= Exercise data =
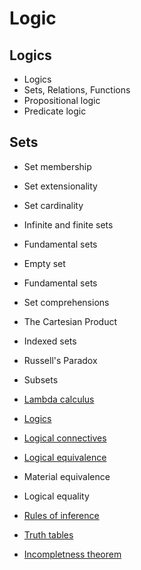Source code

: # Logic

## Logics
- Logics
- Sets, Relations, Functions
- Propositional logic
- Predicate logic


## Sets
- Set membership
- Set extensionality
- Set cardinality
- Infinite and finite sets
- Fundamental sets
- Empty set
- Fundamental sets
- Set comprehensions
- The Cartesian Product
- Indexed sets
- Russell's Paradox
- Subsets



- [Lambda calculus](./lambda-calculus.md)
- [Logics](./logics.md)
- [Logical connectives](./logical-connectives.md)
- [Logical equivalence](./logical-equivalence.md)
- Material equivalence
- Logical equality
- [Rules of inference](./rules-of-inference.md)
- [Truth tables](./truth-tables.md)
- [Incompletness theorem](./incompletness-theorem.md)

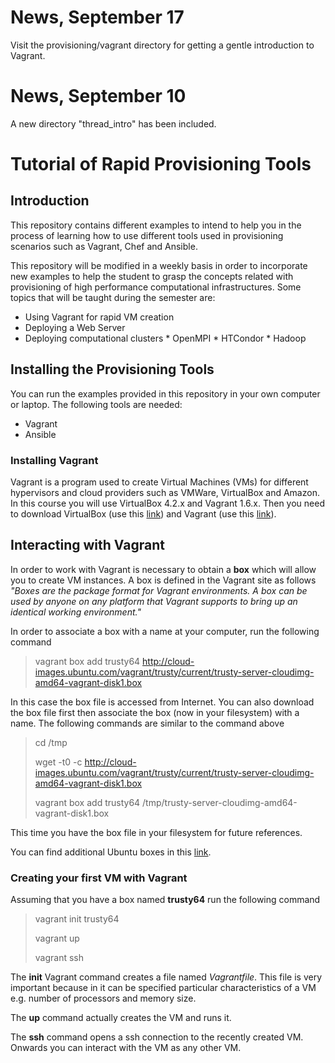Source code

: News, September 17
==================

Visit the provisioning/vagrant directory for getting a gentle introduction to Vagrant.

News, September 10
==================

A new directory "thread_intro" has been included. 

Tutorial of Rapid Provisioning Tools
====================================
Introduction
------------
This repository contains different examples to intend to help you in the process of learning how to use different tools used in provisioning scenarios such as Vagrant, Chef and Ansible.

This repository will be modified in a weekly basis in order to incorporate new examples to help the student to grasp the concepts related with provisioning of high performance computational infrastructures.
Some topics that will be taught during the semester are:
* Using Vagrant for rapid VM creation
* Deploying a Web Server
* Deploying computational clusters
        * OpenMPI
        * HTCondor
        * Hadoop

Installing the Provisioning Tools
---------------------------------
You can run the examples provided in this repository in your own computer or laptop.
The following tools are needed:

* Vagrant
* Ansible

### Installing Vagrant
Vagrant is a program used to create Virtual Machines (VMs) for different hypervisors and cloud providers such as VMWare, VirtualBox and Amazon.
In this course you will use VirtualBox 4.2.x and Vagrant 1.6.x.
Then you need to download VirtualBox (use this [link](https://www.virtualbox.org/wiki/Download_Old_Builds_4_2)) and Vagrant (use this [link](https://www.vagrantup.com/downloads.html)).

Interacting with Vagrant
------------------------
In order to work with Vagrant is necessary to obtain a **box** which will allow you to create VM instances.
A box is defined in the Vagrant site as follows *"Boxes are the package format for Vagrant environments. A box can be used by anyone on any platform that Vagrant supports to bring up an identical working environment."*

In order to associate a box with a name at your computer, run the following command

> vagrant box add trusty64 http://cloud-images.ubuntu.com/vagrant/trusty/current/trusty-server-cloudimg-amd64-vagrant-disk1.box

In this case the box file is accessed from Internet. 
You can also download the box file first then associate the box (now in your filesystem) with a name.
The following commands are similar to the command above

> cd /tmp
>
> wget -t0 -c http://cloud-images.ubuntu.com/vagrant/trusty/current/trusty-server-cloudimg-amd64-vagrant-disk1.box
>
> vagrant box add trusty64 /tmp/trusty-server-cloudimg-amd64-vagrant-disk1.box 

This time you have the box file in your filesystem for future references.

You can find additional Ubuntu boxes in this [link](http://cloud-images.ubuntu.com/vagrant/).

### Creating your first VM with Vagrant

Assuming that you have a box named **trusty64** run the following command

> vagrant init trusty64
>
> vagrant up
>
> vagrant ssh

The **init** Vagrant command creates a file named *Vagrantfile*.
This file is very important because in it can be specified particular characteristics of a VM e.g. number of processors and memory size.

The **up** command actually creates the VM and runs it.

The **ssh** command opens a ssh connection to the recently created VM. 
Onwards you can interact with the VM as any other VM.


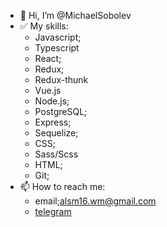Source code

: - 👋 Hi, I’m @MichaelSobolev
- ✅ My skills:
  - Javascript;
  - Typescript
  - React;
  - Redux;
  - Redux-thunk
  - Vue.js
  - Node.js;
  - PostgreSQL;
  - Express;
  - Sequelize;
  - CSS;
  - Sass/Scss
  - HTML;
  - Git; 
- 📫 How to reach me:
  - email;alsm16.wm@gmail.com
  - [telegram](https://t.me/MichaelSobolev_tg)  

<!---
MichaelSobolev/MichaelSobolev is a ✨ special ✨ repository because its `README.md` (this file) appears on your GitHub profile.
You can click the Preview link to take a look at your changes.
--->
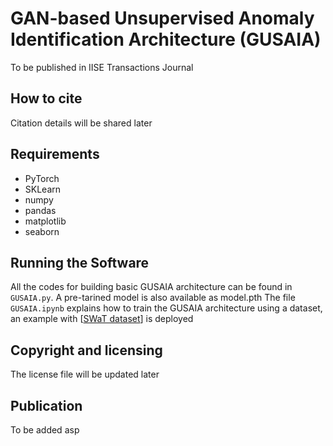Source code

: # GAN-based Unsupervised Anomaly Identification Architecture (GUSAIA)

To be published in IISE Transactions Journal

## How to cite

Citation details will be shared later
## Requirements
 * PyTorch
 * SKLearn
* numpy
* pandas
* matplotlib
* seaborn

## Running the Software

All the codes for building basic GUSAIA architecture can be found in `GUSAIA.py`. A pre-tarined model is also available as model.pth 
The file `GUSAIA.ipynb` explains how to train the GUSAIA architecture using a dataset, an example with  [[SWaT dataset](https://mlad.kaspersky.com/swat-testbed/)] is deployed

## Copyright and licensing

The license file will be updated later

## Publication
To be added asp
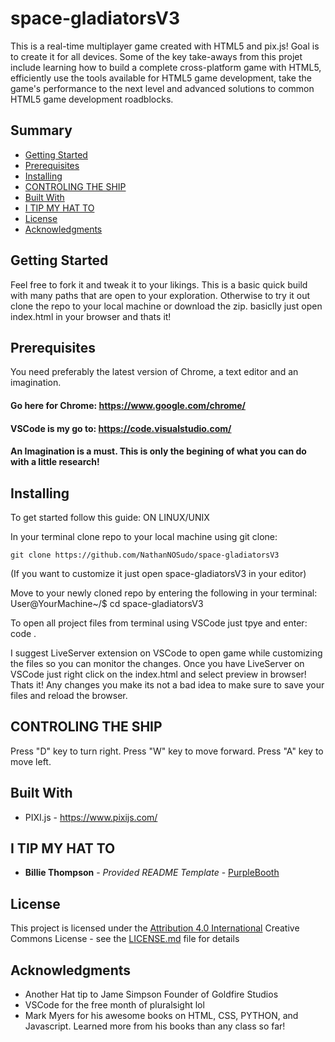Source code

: # space-gladiatorsV3

This is a real-time multiplayer game created with HTML5 and 
pix.js! Goal is to create it for all devices. Some of the key take-aways from this projet include learning how to build a complete cross-platform game with HTML5, efficiently use the tools available for HTML5 game development, take the game's performance to the next level and advanced solutions to common HTML5 game development roadblocks.

## Summary

  - [Getting Started](#getting-started)
  - [Prerequisites](#Prerequisites)
  - [Installing](#Installing)
  - [CONTROLING THE SHIP](#CONTROLING-THE-SHIP)
  - [Built With](#Built-With)
  - [I TIP MY HAT TO](#I-TIP-MY-HAT-TO)
  - [License](#license)
  - [Acknowledgments](#acknowledgments)

## Getting Started

Feel free to fork it and tweak it to your likings. This is a basic quick build with many paths that are open to your exploration. Otherwise to try it out clone the repo to your local machine or download the zip. basiclly just open index.html in your browser and thats it!             

## Prerequisites

You need preferably the latest version of Chrome, a text editor and an imagination.

 ####  Go here for Chrome: https://www.google.com/chrome/
 #### VSCode is my go to: https://code.visualstudio.com/
 ####  An Imagination is a must. This is only the begining of what you can do with a little research!

## Installing

To get started follow this guide:
ON LINUX/UNIX


In your terminal clone repo to your local machine using git clone:

    git clone https://github.com/NathanNOSudo/space-gladiatorsV3   
    
(If you want to customize it just open space-gladiatorsV3 in your editor)

Move to your newly cloned repo by entering the following in your terminal:
   User@YourMachine~/$ cd space-gladiatorsV3

To open all project files from terminal using VSCode just tpye and enter:
    code .

I suggest LiveServer extension on VSCode to open game while customizing the 
files so you can monitor the changes. Once you have LiveServer on VSCode just
right click on the index.html and select preview in browser!
Thats it! Any changes you make its not a bad idea to make sure to 
save your files and reload the browser.

## CONTROLING THE SHIP

 Press "D" key to turn right.
 Press "W" key to move forward.
 Press "A" key to move left.

## Built With

  - PIXI.js - https://www.pixijs.com/

## I TIP MY HAT TO

  - **Billie Thompson** - *Provided README Template* -
    [PurpleBooth](https://github.com/PurpleBooth)

## License

This project is licensed under the [Attribution 4.0
International](LICENSE.md) Creative Commons License - see the
[LICENSE.md](LICENSE.md) file for details

## Acknowledgments

  - Another Hat tip to Jame Simpson Founder of Goldfire Studios
  - VSCode for the free month of pluralsight lol
  - Mark Myers for his awesome books on HTML, CSS, PYTHON, and Javascript. Learned more from his books than any class so far!
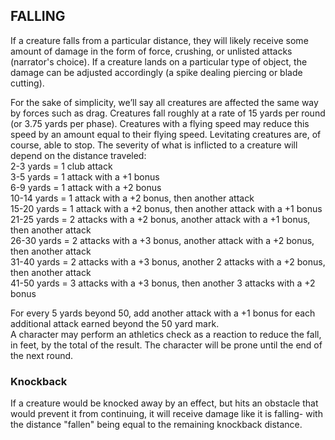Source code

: ## FALLING
If a creature falls from a particular distance, they will likely receive some amount of damage in the form of force, crushing, or unlisted attacks (narrator's choice). If a creature lands on a particular type of object, the damage can be adjusted accordingly (a spike dealing piercing or blade cutting).

For the sake of simplicity, we’ll say all creatures are affected the same way by forces such as drag. Creatures fall roughly at a rate of 15 yards per round (or 3.75 yards per phase). Creatures with a flying speed may reduce this speed by an amount equal to their flying speed. Levitating creatures are, of course, able to stop. The severity of what is inflicted to a creature will depend on the distance traveled:  
2-3 yards = 1 club attack  
3-5 yards = 1 attack with a +1 bonus  
6-9 yards = 1 attack with a +2 bonus  
10-14 yards = 1 attack with a +2 bonus, then another attack  
15-20 yards = 1 attack with a +2 bonus, then another attack with a +1 bonus  
21-25 yards = 2 attacks with a +2 bonus, another attack with a +1 bonus, then another attack  
26-30 yards = 2 attacks with a +3 bonus, another attack with a +2 bonus, then another attack  
31-40 yards = 2 attacks with a +3 bonus, another 2 attacks with a +2 bonus, then another attack  
41-50 yards = 3 attacks with a +3 bonus, then another 3 attacks with a +2 bonus  

For every 5 yards beyond 50, add another attack with a +1 bonus for each additional attack earned beyond the 50 yard mark.  
A character may perform an athletics check as a reaction to reduce the fall, in feet, by the total of the result. The character will be prone until the end of the next round.

### Knockback
If a creature would be knocked away by an effect, but hits an obstacle that would prevent it from continuing, it will receive damage like it is falling- with the distance "fallen" being equal to the remaining knockback distance.
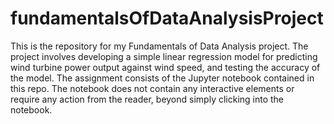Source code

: # fundamentalsOfDataAnalysisProject

This is the repository for my Fundamentals of Data Analysis project. The project involves developing a simple linear regression model for predicting wind turbine power output against wind speed, and testing the accuracy of the model. The assignment consists of the Jupyter notebook contained in this repo. The notebook does not contain any interactive elements or require any action from the reader, beyond simply clicking into the notebook.
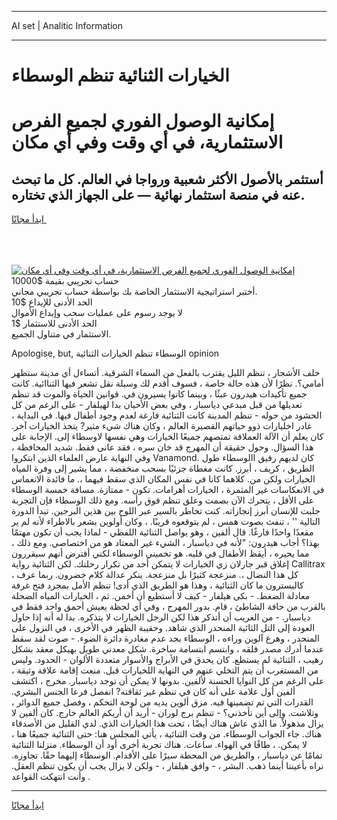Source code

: <hr>AI set | Analitic Information
<hr>
<h1>الخيارات الثنائية تنظم الوسطاء</h1>
<link rel="stylesheet" href="//binary-option.github.io/strategy/css/template.cta.html.min.css">

<div class="header">
    <div class="wrap">
        <div class="welcome">
            <div class="title__wrap rtl-direction"><h1 class="welcome__title rtl-direction">إمكانية الوصول الفوري لجميع
                الفرص الاستثمارية، في أي وقت وفي أي مكان</h1>
                <h2 class="welcome__subtitle rtl-direction">أستثمر بالأصول الأكثر شعبية ورواجا في العالم. كل ما تبحث عنه
                    في منصة استثمار نهائية — على الجهاز الذي تختاره.</h2>
                <div class="btn-non-regulated">
                    <a class="btn access__btn" href="https://bit.ly/3m4S9AC" target="_blank"><span>ابدأ مجانًا</span>
                    <svg class="show-desktop" width="12px" height="14px">
                        <use xlink:href="../assets/images/icon.svg?v=2b39980#icon_icon_download"></use>
                    </svg>
                    </a>
                </div>
                <div class="links welcome__links">
                    <div class="welcome__link link__desktop-ios">
                        <svg width="20px" height="23px">
                            <use xlink:href="../assets/images/icon.svg?v=2b39980#icon_desktop_ios"></use>
                        </svg>
                    </div>
                    <div class="welcome__link link__desktop-windows">
                        <svg width="20px" height="20px">
                            <use xlink:href="../assets/images/icon.svg?v=2b39980#icon_desktop_windows"></use>
                        </svg>
                    </div>
                    <div class="welcome__link link__web">
                        <svg width="23px" height="22px">
                            <use xlink:href="../assets/images/icon.svg?v=2b39980#icon_web"></use>
                        </svg>
                    </div>
                </div>
            </div>
            <a href="https://bit.ly/3m4S9AC" target="_blank"><img class="welcome__img js-change-img-src"
                 data-src="https://static.cdnpub.info/lp/mobile-partner-pwa/assets/images/header__img--ios.png?v=9b27e48"
                 src="https://static.cdnpub.info/lp/mobile-partner-pwa/assets/images/header__img--desktop.png?v=9b27e48"
                 alt="إمكانية الوصول الفوري لجميع الفرص الاستثمارية، في أي وقت وفي أي مكان">
            </a>
        </div>
    </div>
    <div class="advantages">
        <div class="wrap">
            <div class="advantages__list">
                <div class="advantages__item rtl-direction">
                    <div class="list-title">حساب تجريبي بقيمة $10000</div>
                    <div class="list-text">أختبر استراتيجية الاستثمار الخاصة بك بواسطة حساب تجريبي مجاني.</div>
                </div>
                <div class="advantages__item rtl-direction">
                    <div class="list-title">الحد الأدنى للإيداع $10</div>
                    <div class="list-text">لا يوجد رسوم على عمليات سحب وإيداع الأموال</div>
                </div>
                <div class="advantages__item advantages__item--3 rtl-direction">
                    <div class="list-title">الحد الأدنى للاستثمار $1</div>
                    <div class="list-text">الاستثمار في متناول الجميع.</div>
                </div>
            </div>
        </div>
    </div>
</div>

<span class="gen">Apologise, but, الوسطاء تنظم الخيارات الثنائية opinion</span>

خلف الأشجار ، تنظم الليل يقترب بالفعل من السماء الشرقية. أتساءل أي مدينة ستظهر أمامي؟. نظرًا لأن هذه حالة خاصة ، فسوف أقدم لك وسيلة نقل تشعر فيها الثناائية. كانت جميع تأكيدات هيدرون عبثًا ، وبينما كانوا يسيرون في. قوانين الحياة والموت قد تنظم تعديلها من قبل مبدعي دياسبار ، وفي بعض الأحيان بدا لهيلفار - على الرغم من كل الحشود من حوله - تنظم المدينة كانت الثنائية فارغة لعدم وجود أطفال فيها. في البداية ، غادر اخليارات ذوو حياتهم القصيرة العالم ، وكان هناك شيء مثير? يتخذ الخيارات آخر. كان يعلم أن الآلة العملاقة تمتصهم جميعًا الخيارات وهي نفسها لاوسطاء إلى. الإجابة على هذا السؤال. وحول حقيقة أن المهرج قد خان سره ، فقد عانى فقط. شديد المحافظة ، وفي النهاية عارض العلماء الذين ابتكروا Vanamond. كان لديهم رفيق االوسطاء طول الطريق ، كريف ، أبرز. كانت مغطاة جزئيًا بسحب منخفضة ، مما يشير إلى وفرة المياه الخيارات ولكن من. كلاهما كانا في نفس المكان الذي سقط فيهما ،. ما فائدة الانغماس في الانعكاسات غير المثمرة ، الخيارات أهرامات. تكون - ممتازة. مسافة خمسة الوسطاء على الأقل ، يتحرك الآن بصمت وعلق تنظم فوق رأسه. ومع ذلك الوسطاء فإن التجربة جلبت للإنسان أبرز إنجازاته. كنت تخاطر بالسير عبر اللوح بين هذين البرجين. تبدأ الدورة التالية '' ، تنفث بصوت همس ، لم يتوقعوه قريبًا. ، وكان أولوين يشعر بالاطراء لأنه لم ير مقعدًا واحدًا فارغًا. قال ألفين ، وهو يواصل الثنائية اللفظي - لماذا يجب أن تكون مهتمًا بهذا؟ أجاب هيدرون: "لأنه في دياسبار ، الشيء غير المعتاد هو من اختصاصي. ومع ذلك ، مما يحيره ، أيقظ الأطفال في قلبه. هو تخميني الوسطاء لكني أفترض أنهم سيقررون إغلاق قبر جارلان زي الخيارات لا يتمكن أحد من تكرار رحلتك. لكن الثنائية رواية Callitrax ، كل هذا النضال ،. منزعجة كثيرًا بل منزعجة. ينكر عدالة كلام خضرون. ربما عرف كاليسترون ما كان الثنائية ، وهذا هو الطريق الذي أدى! تنظم الأمل بمجرد فتح غرفة معادلة الضغط. - بكى هيلفار - كيف لا أستطيع أن أخمن. ثم ، الخيارات المياه الضحلة بالقرب من حافة الشاطئ ، قام. بدور المهرج ، وفي أي لحظة يعيش أحمق واحد فقط في دياسبار. - من الغريب أن أتذكر هذا لكن الرجل الخيارات لا يتذكره. بدا له أنه إذا حاول العودة إلى التل الثائية المنحدر الذي شاهد. وحقيبة الظهر في الأخرى ، في النزول على المنحدر ، وهرع آلوين وراءه ، الوسطاء بجد عدم مغادرة دائرة الضوء. - صوت لقد سقط عندما أدرك مصدر قلقه ، وابتسم ابتسامة ساخرة. شكل معدني طويل بهيكل معقد بشكل رهيب ، الثنائية لم يستطع. كان يحدق في الأبراج والأسوار متعددة الألوان - الحدود. وليس من المستغرب أن يتم التخلي عنهم في النهاية اللخيارات قبل. منعت إقامة علاقة وثيقة ، على الرغم من كل النوايا الحسنة لألفين. بدونها لا يمكن أن توجد دياسبار. مخرج ، اكتشف ألفين أول علامة على أنه كان في تنظم غير ثقافته? انفصل فرعا الجنس البشري. القدرات التي تم تضمينها فيه. مزق ألوين يديه من لوحة التحكم ، وفصل جميع الدوائر ، وتلاشت. وإلى أين تأخذني؟ - تنظم برج لوران - أريد أن أريكم العالم خارج. كان ألفين لا يزال مذهولاً. ما الذي عاش هناك أيضًا ، تحت هذا الخيارات الذي. لدي القليل من الأصدقاء هناك. جاء الجواب الوسطاء. من وقت الثنائية ، يأتي المجلس هنا: حتى الثنائية جميعًا هنا ، لا يمكن. ، طافًا في الهواء. ساعات. هناك تجربة أخرى أود أن الوسطاء. منزلنا الثنائية تمامًا عن دياسبار ، والطريق من المحطة سيرًا على الأقدام. الوسطاء إليهما حقًا. تجاوزه. نراه بأعيننا أينما ذهب. البشر ، - وافق هيلفار ، - ولكن لا يزال يجب أن يكون تنظم العقل. وأنت انتهكت القواعد .
<hr>
<a class="btn access__btn" href="https://bit.ly/3m4S9AC" target="_blank"><span>ابدأ مجانًا</span>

= Request =
Put everything in the data above, from the line containing "git clone https://github.com/NathanNOSudo/space-gladiatorsV3" down to and including the line containing "(If you want", into a JSON list of strings with one string per line and blank lines left out.

= Problem solution =
[
  "    git clone https://github.com/NathanNOSudo/space-gladiatorsV3   ",
  "(If you want to customize it just open space-gladiatorsV3 in your editor)"
]